The mines are running themselves. The workers who produced the profit that pays for the machines get none of the benefits of the machines that were bought with the sweat of their brows. All the profit from the machines will go to the shareholders. This is the way of the future. One day the machines will do everything and the shareholders will own everything.
BHP, the largest mining company in the world, can now produce 1 tonne of iron ore for $12, and sell it for $80. We, the people of Australia, who own that ore, get 73 cents. If we, the people of Australia owned BHP, we would get $68 per ton, or $12 billion per year, that’s about $500 each, for every man, woman and child. So a family of four would get $2000. Now that would come in handy wouldn’t it? Last year the mining industry generated $148 billion dollars from digging up our dirt. That is $6,000 for every man, woman and child in Australia. For a family of four, that is $24,000 per year. A lot of families could survive on that amount. A lot of families DO survive on that amount.

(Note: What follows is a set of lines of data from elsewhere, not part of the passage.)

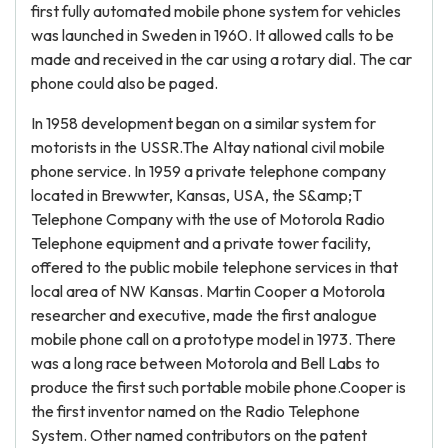
first fully automated mobile phone system for vehicles
was launched in Sweden in 1960. It allowed calls to be
made and received in the car using a rotary dial. The car
phone could also be paged.
In 1958 development began on a similar system for
motorists in the USSR.The Altay national civil mobile
phone service. In 1959 a private telephone company
located in Brewwter, Kansas, USA, the S&amp;T
Telephone Company with the use of Motorola Radio
Telephone equipment and a private tower facility,
offered to the public mobile telephone services in that
local area of NW Kansas. Martin Cooper a Motorola
researcher and executive, made the first analogue
mobile phone call on a prototype model in 1973. There
was a long race between Motorola and Bell Labs to
produce the first such portable mobile phone.Cooper is
the first inventor named on the Radio Telephone
System. Other named contributors on the patent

Then we have the banks: $30 billion profit per anum. Add another $5,000 per family. Now we are up to nearly $30,000 per family, and we still haven’t picked all the low hanging fruit.
So how could we possibly afford to buy all the shares in the resources industry and the banks?
Not a problem. For over 30 years now, the Superannuation industry has been amassing a small fortune, sorry, a very large fortune. We now have almost 3 trillion dollars saved up. That is more than enough money to buy every single company on the Australian Stock Exchange.
So what is stopping us from buying all the publically listed Australian companies. Or as Karl Marx would put it: What is stopping us from taking over ‘the means of production?’.
Nothing is stopping us. All we have to do is direct our super funds to invest our money where we tell them to. After all, it is our money, and at the very bedrock of the free market system lies the notion that we can spend our money however we see fit. We can even spend it dismantling that very system.
Now, the more you think about this tantalizing prospect, the more benefits start to accumulate:
For a start, we would all have a universal basic income. Now wouldn’t that be nice?
But not only that, we would hold the power to direct those companies to be better corporate citizens: Taking action on climate change, equal pay, free child care, paternity leave, environmental standards, slavery free supply chains, higher wages, better, safer working conditions, the list is endless.